My biggest piece of advice is to first acknowledge what’s going on

Understand that all of this chaos comes with frustrations, stress, tiredness, and maybe a little unhappiness. There IS a lot going on and you are allowed to be “over it.”

A vast majority of my patients are reassured when they realise they aren’t the only ones feeling like this.

Work out your glass balls and your plastic balls

In any one day or week, your glass balls are the parts of your life that you simply can’t drop. 

Your plastic balls are the bits that today, this week, and maybe even for months, really don’t matter in the grand scheme of things.

They can drop and be ok, they will bounce.

There’s an example I always give to busy mums who come to see me. 

Imagine a week when you’ve got a major deadline for a major project. It’s linked to your bonus, which is obviously linked to making ends meet. 

Putting the kids to bed with a snuggle and few pages of their favorite book keeps you grounded, and is exactly what they need. These are your two glass balls for the week. 

So do the kids really need a three course meal for dinner, or can they survive on some chicken nuggets for a night or two?

Do they really need a shower before bed? Do you really have to vacuum for the third time since the weekend? 

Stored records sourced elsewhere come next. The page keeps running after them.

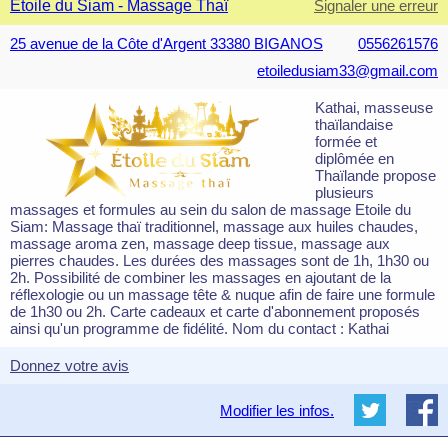
Etoile du Siam - Massage Thaï
Signaler une erreur
25 avenue de la Côte d'Argent 33380 BIGANOS
0556261576
etoiledusiam33@gmail.com
Kathai, masseuse
thaïlandaise
formée et
diplômée en
Thaïlande propose
plusieurs
massages et formules au sein du salon de massage Etoile du
Siam: Massage thaï traditionnel, massage aux huiles chaudes,
massage aroma zen, massage deep tissue, massage aux
pierres chaudes. Les durées des massages sont de 1h, 1h30 ou
2h. Possibilité de combiner les massages en ajoutant de la
réflexologie ou un massage tête & nuque afin de faire une formule
de 1h30 ou 2h. Carte cadeaux et carte d'abonnement proposés
ainsi qu'un programme de fidélité. Nom du contact : Kathai
Donnez votre avis
Modifier les infos.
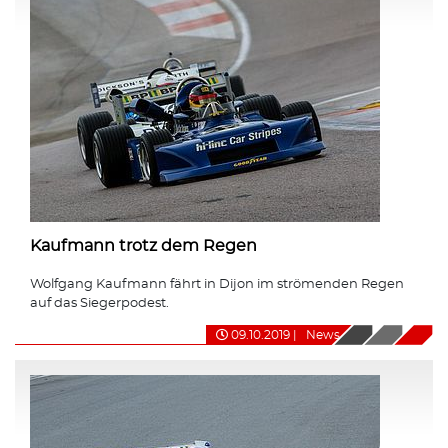
Kaufmann trotz dem Regen
Wolfgang Kaufmann fährt in Dijon im strömenden Regen
auf das Siegerpodest.
09.10.2019
|
News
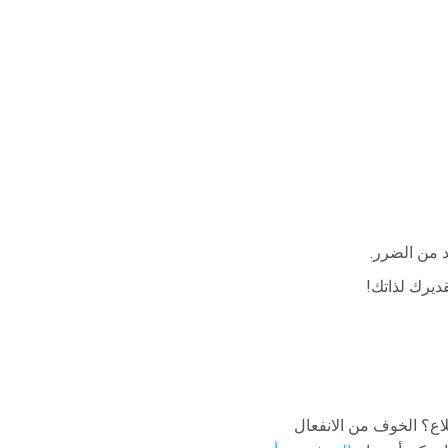
د من الضرر.
ديرك لذاتك!
لاع؟ الخوف من الانفعال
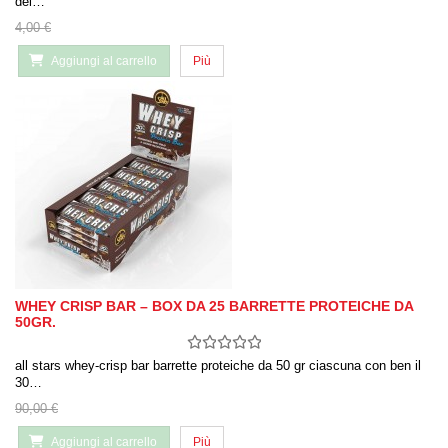
del…
4,00 €
Aggiungi al carrello
Più
WHEY CRISP BAR – BOX DA 25 BARRETTE PROTEICHE DA
50GR.
all stars whey-crisp bar barrette proteiche da 50 gr ciascuna con ben il
30…
90,00 €
Aggiungi al carrello
Più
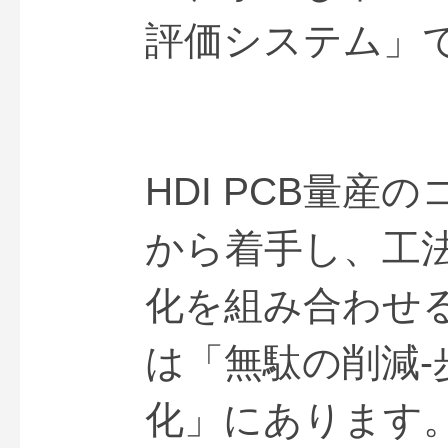
評価システム」
HDI PCB量
から着手し、工
化を組み合わせ
は「無駄の削減-
化」にあります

These are your plastic balls, and this week they’re just not as important. And that’s ok.

Make a big deal out of the little wins

All in all, today was OK. Not amazing. OK and that’s enough.

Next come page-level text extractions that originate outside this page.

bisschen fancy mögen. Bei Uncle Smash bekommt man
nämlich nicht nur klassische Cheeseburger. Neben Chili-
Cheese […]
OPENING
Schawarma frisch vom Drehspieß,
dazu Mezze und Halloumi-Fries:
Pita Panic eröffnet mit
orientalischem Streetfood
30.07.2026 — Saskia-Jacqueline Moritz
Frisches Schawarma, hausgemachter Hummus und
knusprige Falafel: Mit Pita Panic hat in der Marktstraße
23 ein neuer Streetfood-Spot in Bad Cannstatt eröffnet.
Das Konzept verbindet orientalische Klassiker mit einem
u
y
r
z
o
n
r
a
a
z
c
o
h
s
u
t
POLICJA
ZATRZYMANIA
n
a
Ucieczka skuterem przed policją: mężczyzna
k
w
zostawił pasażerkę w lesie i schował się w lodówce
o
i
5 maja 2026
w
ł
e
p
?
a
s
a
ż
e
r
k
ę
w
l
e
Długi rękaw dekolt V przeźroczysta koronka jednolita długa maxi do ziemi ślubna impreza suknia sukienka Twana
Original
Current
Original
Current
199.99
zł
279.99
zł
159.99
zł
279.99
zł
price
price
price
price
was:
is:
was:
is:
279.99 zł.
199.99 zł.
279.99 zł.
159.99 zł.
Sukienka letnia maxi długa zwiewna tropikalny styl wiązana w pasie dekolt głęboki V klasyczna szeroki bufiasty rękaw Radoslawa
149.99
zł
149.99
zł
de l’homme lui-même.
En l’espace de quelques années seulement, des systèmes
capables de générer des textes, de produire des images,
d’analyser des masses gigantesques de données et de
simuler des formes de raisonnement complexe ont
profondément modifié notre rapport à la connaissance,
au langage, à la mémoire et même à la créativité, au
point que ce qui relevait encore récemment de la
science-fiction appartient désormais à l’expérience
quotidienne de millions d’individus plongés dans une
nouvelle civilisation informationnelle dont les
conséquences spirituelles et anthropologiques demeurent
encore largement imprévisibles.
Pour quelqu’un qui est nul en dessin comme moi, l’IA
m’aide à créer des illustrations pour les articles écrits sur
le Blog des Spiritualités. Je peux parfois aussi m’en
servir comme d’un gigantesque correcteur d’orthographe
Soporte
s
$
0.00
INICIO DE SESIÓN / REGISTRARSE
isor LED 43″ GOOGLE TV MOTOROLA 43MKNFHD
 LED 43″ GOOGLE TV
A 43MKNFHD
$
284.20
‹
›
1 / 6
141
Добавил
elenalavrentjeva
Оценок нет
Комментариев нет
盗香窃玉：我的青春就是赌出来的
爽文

Everyone got to work on time, homework got done, yes dinner was a little burnt, but everyone got to bed at a reasonable hour — win, win, win, win! 

And those wins have nothing to do with brand names, the size of your house, or what stamps you have on your passport.

Talk to your GP

I can’t tell you the number of times I have seen a patient on a Monday and their husband or partner on the Tuesday – both unaware the other has come to see me.

Both struggling with exactly the same feeling of being overwhelmed, of everything being hard and life in their 40s not being what they’d envisaged.

The GP is your safety net. We won’t judge. We are there to listen, to diagnose, to help. Even the most vague of symptoms, can be a starting point for help during this tricky, “real” part of your life. 

For my female patients, we are constantly learning more about peri-menopause. Perimenopause can affect women as young as 35 and can keep going until early 50’s. 

In a recent study it was found a common symptom or sentiment shared by many women of peri-menopausal age was not feeling like myself or “NFLM.” Powerful.

Even a symptom you think is vague or just a “feeling” you have is worthy of discussion and investigation. In that moment when you are with me, I am there for YOU – there are no right or wrong answers.

It is about what you are feeling and how we can help. For some people, it might mean more clinical investigation, and sometimes, referring you to someone better equipped with giving you the tools to become stronger and get through.

Consider a psychologist

These professionals are not your partner, your mother, or your best friend — they’ve got no invested interest in your personal life. 

Photo credit :Mandel Ngan/AFP via Getty Images

They’re trained to help you navigate through the chaos, prioritize those glass and plastic balls, and help you with some new coping strategies — so you have more tools in your toolbox.

It’s OK to triage your life to decide what you do and don’t have room for right now. And you don’t have to feel guilty about the decisions you make.